In 1989, UW hosted a Jeanne Quint Benoliel Celebration Day.
After 20 years of teaching at UW, Jeanne Quint Benoliel retired from her UW faculty position in 1990. After her official retirement, Benoliel moved to Rutgers University in Newark, New Jersey. There, she helped launch a new doctoral program for nursing. She left Rutgers in 1992 and returned to Washington State.
After leaving Rutgers, she joined the Ethics Task Force of the Oncology Nursing Society. In 1993, she was awarded the Distinguished Researcher Award from the ONS, as well as an honorary Doctor of Science degree from the University of Pennsylvania for her work. She also met Hillary Clinton, who was another recipient of an honorary degree from the University of Pennsylvania.

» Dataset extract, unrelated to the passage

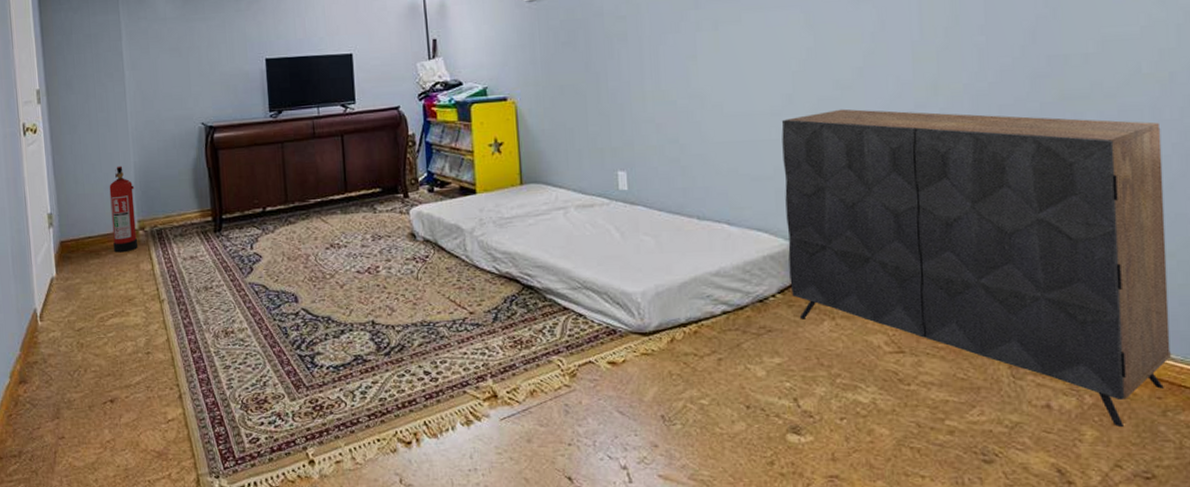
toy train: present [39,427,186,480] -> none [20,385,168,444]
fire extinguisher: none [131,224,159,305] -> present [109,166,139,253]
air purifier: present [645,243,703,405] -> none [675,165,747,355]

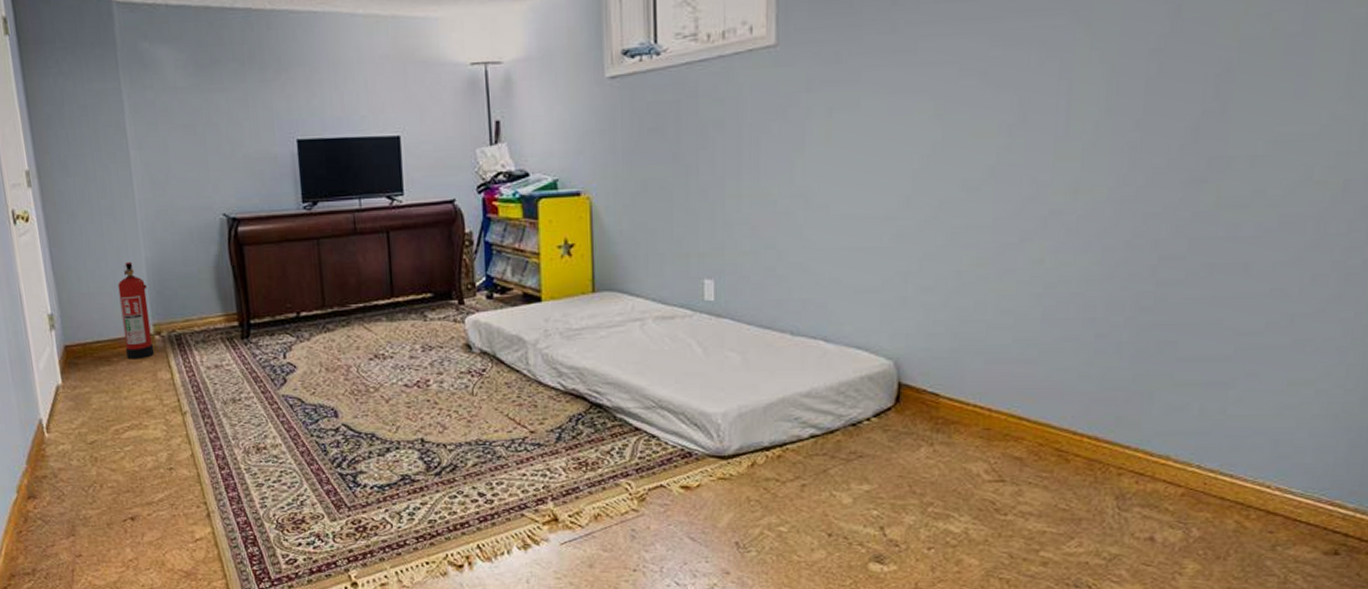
dresser: present [781,109,1171,428] -> none [888,213,1323,562]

By the time she retired, Benoliel had published 4 books, 64 chapters in books, 70 journal articles, 15 reviews, and 11 articles reprinted in books or collections. In 2000, Benoliel was designated a Living Legend of the American Academy of Nursing.[7] She was the recipient of the Lifetime Achievement Award from the Oncology Nursing Society.[4] In 2008, she received the Leading the Way Award from the Hospice & Palliative Nurses Association.[8]
Yale University recognized her with an honorary Doctor of Medical Science degree in 2002. She also received honorary degrees from the University of San Diego and the University of Pennsylvania.[11]
Her work, personal journals, and other effects are located in the Barbara Bates Center for the Study of the History of Nursing at the University of Pennsylvania School of Nursing.